EXERCICES PROPOSÉS:
a: Sélectionnez parmi les lignes plus bas toutes celles qui contiennent le mot « stomach », puis recopiez-les.
b: Reprenez le texte sur François Jacob et le général de Gaulle juste après sa dernière phrase, et poursuivez-le.

EXTRAIT DU TEXTE:
===============

François Jacob - La statue intérieure (1987)

François Jacob commence des études de médecine pour devenir chirurgien. Révolté par l'armistice de 1940, il rejoint l'Angleterre à vingt ans et commence une formation militaire au camp d'Aldershot. C'est là que pendant l'été 1940 il voit et entend pour la première fois le général de Gaulle.

Médecin des Forces Françaises Libres, il les suit dans les campagnes du Fezzan et d'Afrique du Nord. Compagnon de la Libération, chef de génétique cellulaire à l'Institut Pasteur, professeur au Collège de France, il a reçu le prix Nobel de médecine-physiologie en 1965, et publié ses souvenirs dans la maison d'édition de sa fille, Odile Jacob.


Quand fut annoncée la prochaine inspection du général de Gaulle, on sentit dans tout le camp, avec une bouffée d'exaltation, comme un frémissement de curiosité. La plupart d'entre nous n'avions jamais vu ni entendu le chef de la France libre. Certains se rappelaient les photos qui avaient paru lors de la constitution du ministère Paul Reynaud. Mais on connaissait surtout le tract affiché sur les murs de Londres : La France a perdu une bataille mais elle n'a pas perdu la guerre.

===============

DONNÉES ENREGISTRÉES:
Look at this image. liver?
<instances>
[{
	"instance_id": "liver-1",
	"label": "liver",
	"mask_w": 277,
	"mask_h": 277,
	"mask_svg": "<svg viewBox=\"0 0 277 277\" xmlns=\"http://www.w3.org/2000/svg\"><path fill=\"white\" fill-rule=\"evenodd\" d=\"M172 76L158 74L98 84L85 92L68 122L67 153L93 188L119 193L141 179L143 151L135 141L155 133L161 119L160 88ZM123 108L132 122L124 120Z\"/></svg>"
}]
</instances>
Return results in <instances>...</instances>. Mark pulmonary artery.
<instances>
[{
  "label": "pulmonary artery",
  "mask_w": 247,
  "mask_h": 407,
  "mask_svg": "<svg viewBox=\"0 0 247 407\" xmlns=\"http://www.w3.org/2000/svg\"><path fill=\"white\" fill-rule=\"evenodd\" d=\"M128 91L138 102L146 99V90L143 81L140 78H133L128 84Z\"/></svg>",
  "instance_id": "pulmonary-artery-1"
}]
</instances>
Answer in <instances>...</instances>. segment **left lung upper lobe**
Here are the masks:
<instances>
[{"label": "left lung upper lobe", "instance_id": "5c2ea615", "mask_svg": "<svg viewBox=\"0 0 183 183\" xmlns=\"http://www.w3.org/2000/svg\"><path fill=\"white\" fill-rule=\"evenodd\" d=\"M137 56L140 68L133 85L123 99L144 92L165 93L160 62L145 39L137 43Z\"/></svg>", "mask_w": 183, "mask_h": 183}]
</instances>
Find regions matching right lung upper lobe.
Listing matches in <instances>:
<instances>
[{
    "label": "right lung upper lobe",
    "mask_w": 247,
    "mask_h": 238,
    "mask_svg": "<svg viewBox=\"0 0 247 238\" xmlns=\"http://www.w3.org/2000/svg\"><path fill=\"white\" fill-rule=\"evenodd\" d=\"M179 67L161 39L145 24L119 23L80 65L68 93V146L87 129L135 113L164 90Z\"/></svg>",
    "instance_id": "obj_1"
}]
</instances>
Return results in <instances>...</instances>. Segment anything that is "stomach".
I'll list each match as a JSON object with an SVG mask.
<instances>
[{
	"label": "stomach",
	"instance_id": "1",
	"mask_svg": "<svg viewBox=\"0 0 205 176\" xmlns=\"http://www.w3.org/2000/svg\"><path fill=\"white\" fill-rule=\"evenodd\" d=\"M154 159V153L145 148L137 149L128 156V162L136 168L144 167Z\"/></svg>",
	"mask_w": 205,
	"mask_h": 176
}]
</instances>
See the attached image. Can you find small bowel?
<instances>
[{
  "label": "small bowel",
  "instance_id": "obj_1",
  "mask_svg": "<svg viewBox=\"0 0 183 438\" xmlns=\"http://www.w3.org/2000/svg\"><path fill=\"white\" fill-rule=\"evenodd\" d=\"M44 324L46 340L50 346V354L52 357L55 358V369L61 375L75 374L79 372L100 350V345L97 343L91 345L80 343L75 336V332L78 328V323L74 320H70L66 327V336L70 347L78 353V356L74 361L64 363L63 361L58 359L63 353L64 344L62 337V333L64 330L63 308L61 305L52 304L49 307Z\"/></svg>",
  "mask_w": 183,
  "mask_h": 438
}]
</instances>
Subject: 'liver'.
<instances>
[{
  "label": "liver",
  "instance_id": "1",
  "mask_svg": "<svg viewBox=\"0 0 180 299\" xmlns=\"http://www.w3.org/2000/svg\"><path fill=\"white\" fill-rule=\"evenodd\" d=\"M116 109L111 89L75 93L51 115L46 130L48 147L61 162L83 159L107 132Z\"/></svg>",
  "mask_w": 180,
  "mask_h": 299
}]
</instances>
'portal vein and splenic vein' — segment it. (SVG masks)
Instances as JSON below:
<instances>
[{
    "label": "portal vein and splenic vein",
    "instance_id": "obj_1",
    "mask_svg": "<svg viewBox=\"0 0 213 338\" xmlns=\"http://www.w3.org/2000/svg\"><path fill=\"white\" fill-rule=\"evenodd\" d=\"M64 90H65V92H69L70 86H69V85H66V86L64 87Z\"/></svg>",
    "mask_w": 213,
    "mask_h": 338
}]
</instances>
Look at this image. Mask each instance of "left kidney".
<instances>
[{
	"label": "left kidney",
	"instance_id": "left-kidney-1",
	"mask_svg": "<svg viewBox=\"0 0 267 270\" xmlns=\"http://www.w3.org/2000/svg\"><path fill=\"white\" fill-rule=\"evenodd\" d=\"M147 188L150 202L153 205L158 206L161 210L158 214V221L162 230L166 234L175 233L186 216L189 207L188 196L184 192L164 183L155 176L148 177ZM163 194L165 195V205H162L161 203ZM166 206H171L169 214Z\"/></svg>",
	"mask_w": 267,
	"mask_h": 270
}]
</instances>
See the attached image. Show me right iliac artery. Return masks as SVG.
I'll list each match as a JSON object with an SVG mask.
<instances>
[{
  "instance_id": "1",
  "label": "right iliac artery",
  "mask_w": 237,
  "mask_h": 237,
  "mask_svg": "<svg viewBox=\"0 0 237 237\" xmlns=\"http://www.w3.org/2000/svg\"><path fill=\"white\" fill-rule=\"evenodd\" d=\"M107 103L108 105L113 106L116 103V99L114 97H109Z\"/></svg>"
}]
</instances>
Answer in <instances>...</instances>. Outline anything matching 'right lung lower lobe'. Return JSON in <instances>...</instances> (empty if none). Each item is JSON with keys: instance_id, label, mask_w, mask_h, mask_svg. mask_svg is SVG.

===============

LISTE DES RÉPONSES:
a:
Return results in <instances>...</instances>. Segment anything that is "stomach".
	"label": "stomach",

b:
Dessin publié dans De Gaulle et la caricature internationale de J.C. Simoën - Références ?

Et puis, il y avait ce nom, de Gaulle, qui sonnait comme un défi. Un programme. Un coup de clairon. Une charge de ces chars dont il s'était fait le stratège. Pendant cette marche à travers Londres, après mon engagement, j'avais retrouvé l'une des marottes de mon enfance. Comme autrefois, je m'étais mis à ruminer, au rythme de mon pas, sur le thème de ce nom : Gaulle, Gaule, goal, Gogol, Gaugaulle, goménol, Goth, Gotha, gothique, Golgotha, Golgothique, Gaullegotha, Gaullegothique. J'attendais donc une sorte de monument gothique. Et ce fut bien un personnage gothique que je découvris quand, flanqué d'un aide de camp, marchant à grandes enjambées, le Général arriva devant les troupes assemblées. Les clairons. Les drapeaux. Les hommes au garde-à-vous. C'était la France même qui se dressait dans ce coin d'Angleterre. On en avait la chair de poule.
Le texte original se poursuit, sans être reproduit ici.